Of the following transitions in the Bohr hydrogen atom, which of the following results in the emission of the lowest-energy photon.
Question 2 options:
a) n = 1 to n = 6
b) n = 5 to n = 1
c) n = 6 to n = 1
d) n = 3 to n = 5
e) n = 1 to n = 5
The energy of a photon emitted during a transition in the Bohr hydrogen atom is given by the equation:
E = -13.6 eV * (1/n_i^2 - 1/n_f^2)
Where n_i is the initial energy level and n_f is the final energy level. The higher the energy level, the lower the energy of the photon emitted.
In this case, we need to find the transition that results in the emission of the lowest-energy photon. Using the given options, we can calculate the energies of the photons emitted:
a) n = 1 to n = 6:
E = -13.6 eV * (1/1^2 - 1/6^2) = -13.6 eV * (1 - 1/36) = -13.2 eV
b) n = 5 to n = 1:
E = -13.6 eV * (1/5^2 - 1/1^2) = -13.6 eV * (1/25 - 1) = 10.88 eV
c) n = 6 to n = 1:
E = -13.6 eV * (1/6^2 - 1/1^2) = -13.6 eV * (1/36 - 1) = 12.067 eV
d) n = 3 to n = 5:
E = -13.6 eV * (1/3^2 - 1/5^2) = -13.6 eV * (1/9 - 1/25) = -2.533 eV
e) n = 1 to n = 5:
E = -13.6 eV * (1/1^2 - 1/5^2) = -13.6 eV * (1 - 1/25) = -12.944 eV
Based on these calculations, option b) (n = 5 to n = 1) results in the emission of the lowest-energy photon (-10.88 eV).
To determine which transition results in the emission of the lowest-energy photon in a Bohr hydrogen atom, we need to consider the energy levels of the different transitions.
The energy of a photon emitted during a transition in the Bohr hydrogen atom is given by the formula:
E = (Rh) * (1/nf^2 - 1/ni^2)
Where E is the energy of the photon, Rh is the Rydberg constant, and nf and ni are the final and initial energy levels, respectively.
Since we are comparing the emissions, we can ignore the negative sign and focus on the denominator of the formula.
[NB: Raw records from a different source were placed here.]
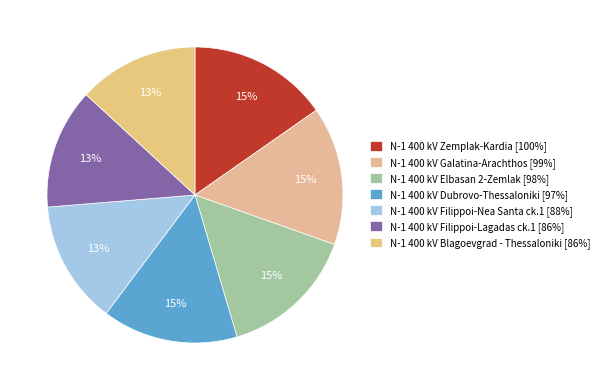

To the nearest percent, what is the combined percentage of N-1 400 kV Elbasan 2-Zemlak and N-1 400 kV Blagoevgrad - Thessaloniki?

28%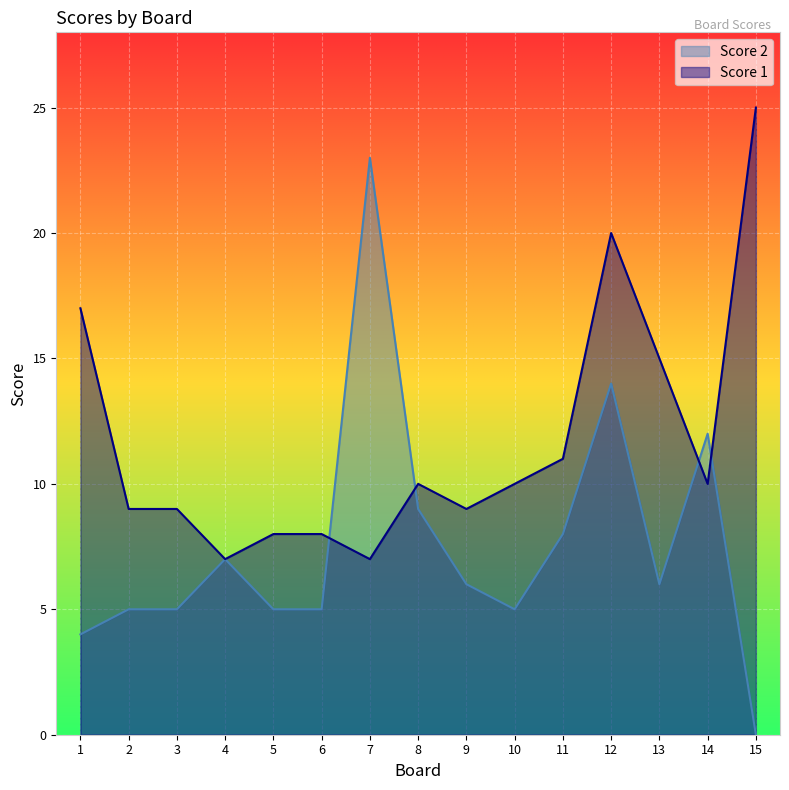

Where is the first local maximum for Score 2?

4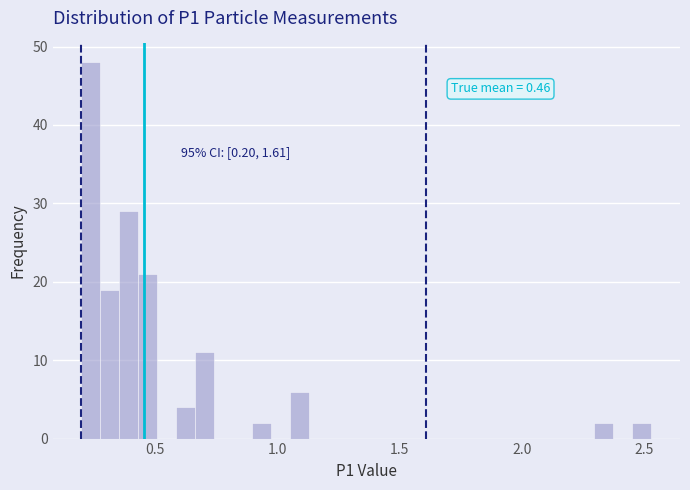

Read against the x-axis, roughly where is the centre of the tallest bar?

0.25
The larger the denominator, the lower the energy of the emitted photon.
Now let's evaluate the given options:
a) n = 1 to n = 6
For this transition, the denominator is 1/6^2 - 1/1^2 = 1/36 - 1 = -35/36
b) n = 5 to n = 1
The denominator in this case is 1/1^2 - 1/5^2 = 1 - 1/25 = 24/25
c) n = 6 to n = 1
The denominator for this transition is 1/1^2 - 1/6^2 = 1 - 1/36 = 35/36
d) n = 3 to n = 5
Here, the denominator is 1/5^2 - 1/3^2 = 1/25 - 1/9 = 4/225
e) n = 1 to n = 5
For this transition, the denominator is 1/5^2 - 1/1^2 = 1/25 - 1 = -24/25
Comparing the denominators, we can see that the option with the largest denominator is option (d) n = 3 to n = 5. Therefore, this transition results in the emission of the lowest-energy photon.
To determine the transition that results in the emission of the lowest-energy photon in the Bohr hydrogen atom, we need to compare the energy differences between the initial and final states.
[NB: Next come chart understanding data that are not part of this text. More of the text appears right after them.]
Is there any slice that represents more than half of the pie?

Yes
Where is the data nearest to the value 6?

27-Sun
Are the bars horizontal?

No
The energy difference for the transition between two energy levels in the hydrogen atom is given by the equation:
ΔE = -13.6 eV * (1/n^2_final - 1/n^2_initial)
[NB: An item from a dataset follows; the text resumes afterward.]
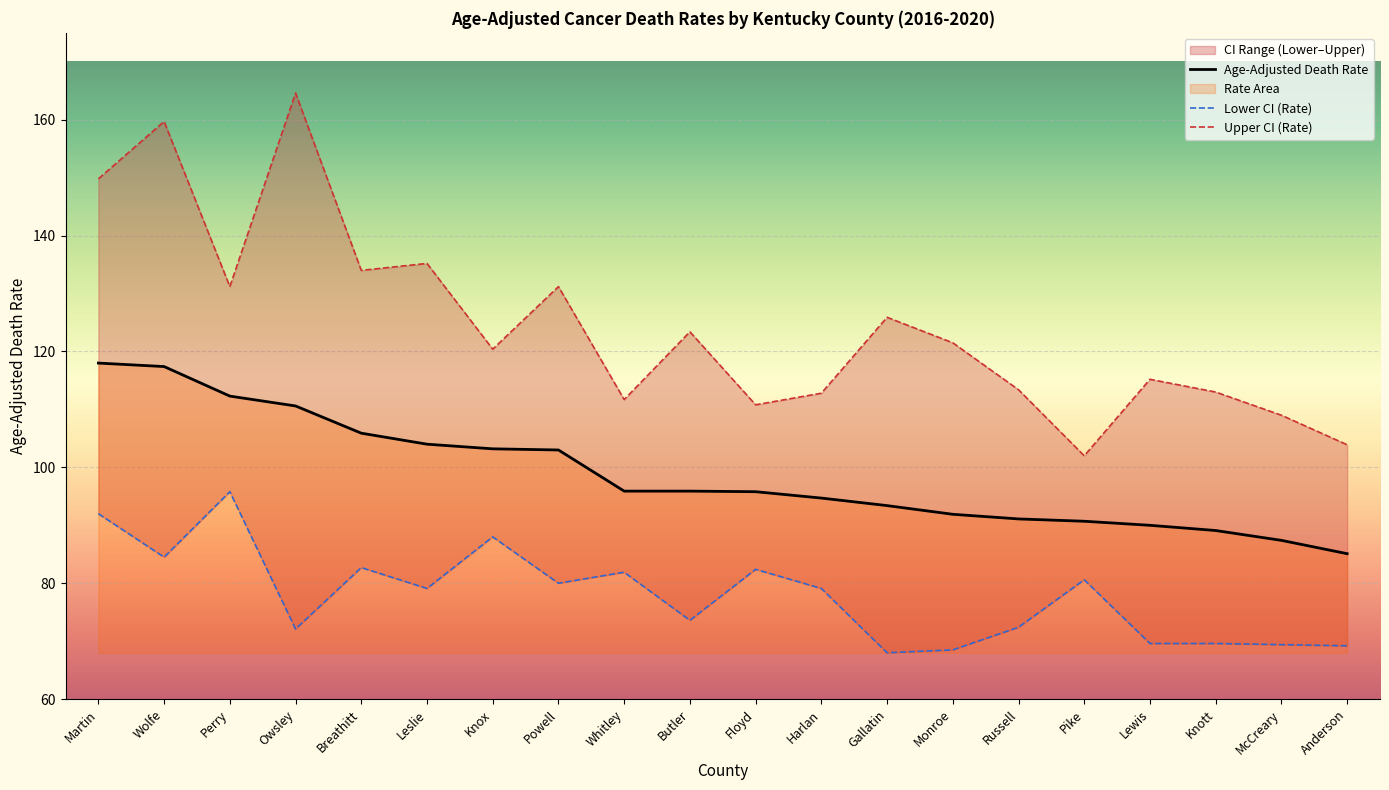

List the series in order of their peak value, lowest first.

Lower CI (Rate), Age-Adjusted Death Rate, Upper CI (Rate)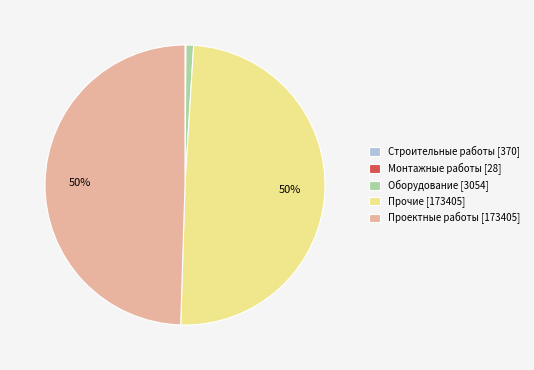

To the nearest percent, what portion does Прочие [173405] represent?

50%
Let's calculate the energy differences for each option:
a) n = 1 to n = 6
ΔE = -13.6 eV * (1/6^2 - 1/1^2) = -13.6 eV * (1/36 - 1) = 13.6 eV * (35/36) = 13.33 eV
b) n = 5 to n = 1
ΔE = -13.6 eV * (1/1^2 - 1/5^2) = -13.6 eV * (1 - 1/25) = 13.6 eV * (24/25) = 13.06 eV
c) n = 6 to n = 1
ΔE = -13.6 eV * (1/1^2 - 1/6^2) = -13.6 eV * (1 - 1/36) = 13.6 eV * (35/36) = 13.33 eV
d) n = 3 to n = 5
ΔE = -13.6 eV * (1/5^2 - 1/3^2) = -13.6 eV * (1/25 - 1/9) = 13.6 eV * (8/225) = 0.48 eV
e) n = 1 to n = 5
ΔE = -13.6 eV * (1/5^2 - 1/1^2) = -13.6 eV * (1/25 - 1) = 13.6 eV * (24/25) = 13.06 eV
Comparing the energy differences calculated above, the lowest-energy photon emission occurs during the transition from n = 3 to n = 5, option d) n = 3 to n = 5.